Kisspeptin stimulates the body’s own LH and FSH production by activating hypothalamic GnRH neurons, preserving the feedback loop that regulates hormone levels. Exogenous gonadotropins (recombinant FSH and LH) bypass the hypothalamus and pituitary entirely, delivering fixed doses that don’t adjust based on ovarian response — which is why they carry a 3–8% risk of ovarian hyperstimulation syndrome. Imperial College London’s 2019 trial showed that replacing the hCG trigger with intranasal kisspeptin reduced OHSS incidence to 1.7% while maintaining comparable oocyte maturation rates, demonstrating that working within the body’s regulatory system produces safer outcomes.

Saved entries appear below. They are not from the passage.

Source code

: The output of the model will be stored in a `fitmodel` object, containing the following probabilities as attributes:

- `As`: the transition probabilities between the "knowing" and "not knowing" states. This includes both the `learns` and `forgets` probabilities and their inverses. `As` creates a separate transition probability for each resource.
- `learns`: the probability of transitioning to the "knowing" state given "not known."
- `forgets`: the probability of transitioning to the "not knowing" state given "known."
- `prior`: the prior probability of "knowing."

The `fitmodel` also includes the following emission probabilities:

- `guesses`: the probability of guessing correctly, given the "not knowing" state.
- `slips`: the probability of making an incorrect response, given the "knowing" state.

What is the difference between kisspeptin-10, kisspeptin-54, and kisspeptin-13 in intranasal formulations?▼

Kisspeptin-54 is the full-length human peptide encoded by the KISS1 gene; kisspeptin-10 is the minimal active C-terminal fragment required for KISS1R binding. Most kisspeptin intranasal research uses kisspeptin-54 because it has a longer half-life and produces more sustained LH pulses — the additional 44 amino acids protect the peptide from aminopeptidase degradation. Kisspeptin-10 shows equivalent receptor binding affinity but is cleared more rapidly, requiring higher or more frequent dosing. Kisspeptin-13 is an intermediate fragment occasionally used in preclinical studies but rarely in human trials. The molecular weight difference matters for nasal permeability — kisspeptin-10 (1.3 kDa) crosses mucosa more easily but lacks the bioavailability advantage of the full peptide.